Lore Segal, Master of the Short Story

Every now and then a story just hits you.  I’m sure you know what I mean – it hits a chord and stays in your mind.  In this case it is a short story called “The Reverse Bug” by a writer Lore Segal.  I actually listened to it on the New Yorker fiction podcast read by the author Jennifer Egan.  It was another one of those cases where I was in the gym and just stopped in my tracks as I listened and was simply awed by the events and complexities the author tied up and then unraveled.

As I writer, I tend to deconstruct stories as I listen to them or read them.  I am constantly thinking of how the writer evokes traits in the characters or about the subtleties of interactions between characters, or even of the structure of the story itself.  Sometimes something as small as an answering machine message explains a twist of a plot; or the fact that characters interrupt each other plays a major role in the unfolding of the drama.  Just these little bits of detail can have a major impact on the way a reader perceives the actions and the characters.

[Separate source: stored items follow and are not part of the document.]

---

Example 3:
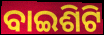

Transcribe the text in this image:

ବାଇଶିଟି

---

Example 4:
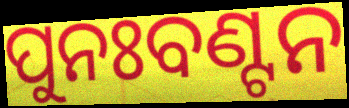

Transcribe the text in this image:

ପୁନଃବଣ୍ଟନ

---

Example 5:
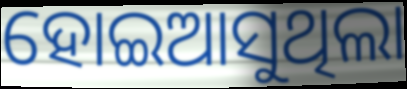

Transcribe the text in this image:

ହୋଇଆସୁଥିଲାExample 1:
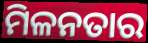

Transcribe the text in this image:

ମିଳନତାର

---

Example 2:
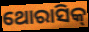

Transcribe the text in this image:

ଥୋରାସିକ୍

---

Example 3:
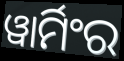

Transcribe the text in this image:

ୱାର୍ମିଂର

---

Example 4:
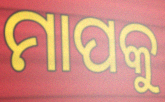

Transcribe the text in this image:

ମାପକୁ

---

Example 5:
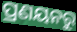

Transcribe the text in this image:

ପ୍ରଣୟନରୁ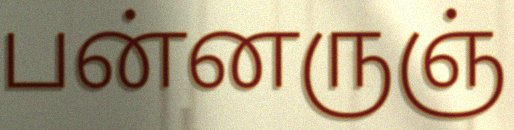
பன்னருஞ்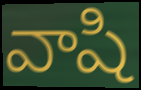
వాషి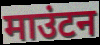
माउंटनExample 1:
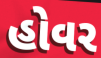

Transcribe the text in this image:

હોવર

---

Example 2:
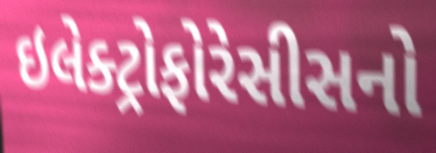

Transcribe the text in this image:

ઇલેક્ટ્રોફોરેસીસનો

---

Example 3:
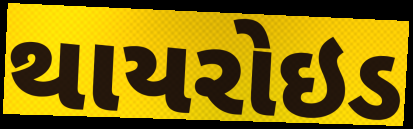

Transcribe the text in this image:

થાયરોઇડ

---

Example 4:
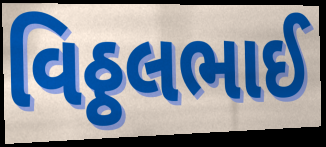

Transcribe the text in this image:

વિઠ્ઠલભાઈ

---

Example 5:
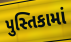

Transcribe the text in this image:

પુસ્તિકામાંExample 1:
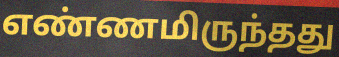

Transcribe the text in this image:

எண்ணமிருந்தது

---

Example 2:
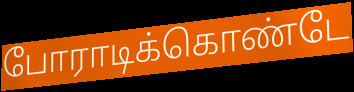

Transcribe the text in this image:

போராடிக்கொண்டே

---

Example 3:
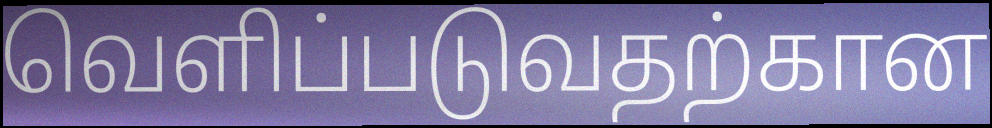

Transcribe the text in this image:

வெளிப்படுவதற்கான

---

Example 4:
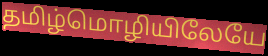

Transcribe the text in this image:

தமிழ்மொழியிலேயே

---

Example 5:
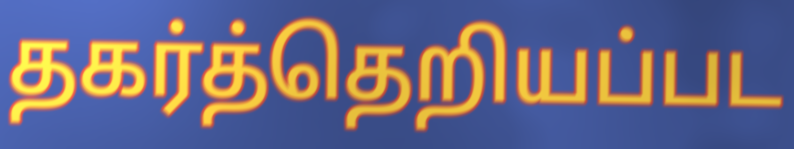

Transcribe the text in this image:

தகர்த்தெறியப்பட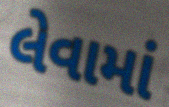
લેવામાં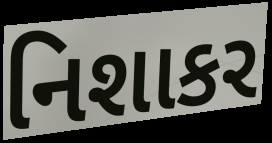
નિશાકર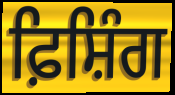
ਫ਼ਿਸ਼ਿੰਗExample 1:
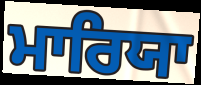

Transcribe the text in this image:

ਮਾਰਿਯਾ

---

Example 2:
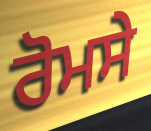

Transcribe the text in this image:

ਰੋਮਸੇ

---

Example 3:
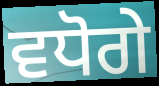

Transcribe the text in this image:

ਵਧੋਗੇ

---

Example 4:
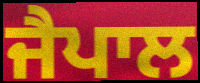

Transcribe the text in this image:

ਜੈਪਾਲ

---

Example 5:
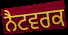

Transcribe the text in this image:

Segal, who is Austrian, escaped the Nazi onslaught as a child by getting on a kindertransport – a train of Jewish children sent to England.  This story is told from the point of view of a teacher who teaches English to immigrants at an institute of New York. Most of the characters are students in her class. One of the minor characters is autobiographical, but the rest are made up of sheer genius. The main action of the story actually happens outside of the classroom of immigrants, but takes place in a brand new auditorium inside the institute.  Segal is masterful at creating the plot devices that move the story forward.  Small details of the scene inside her classroom, which seem mundane at first blush, are actually foreshadowing the main action of the story.  The personality quirks that appear in the classroom, become magnified against the backdrop of the main action of the story.  The way Segal puts these devices together is nothing short of masterful.

This story, which asks important questions about the nature of torture, and the idea of pain – for both the villain and the underdog – uses the characters and their situations to force the readers to consider larger ideas such as genocide within the context of history, without giving the reader a moral hierarchy from which to base their thoughts.  The reader is forced to think for himself.

Every time I hear a story like this, I learn.  I learn about plot and characterization.  I learn about juxtaposition of events in a story.  I learn about using chronology to my advantage in writing the story.  What a gift!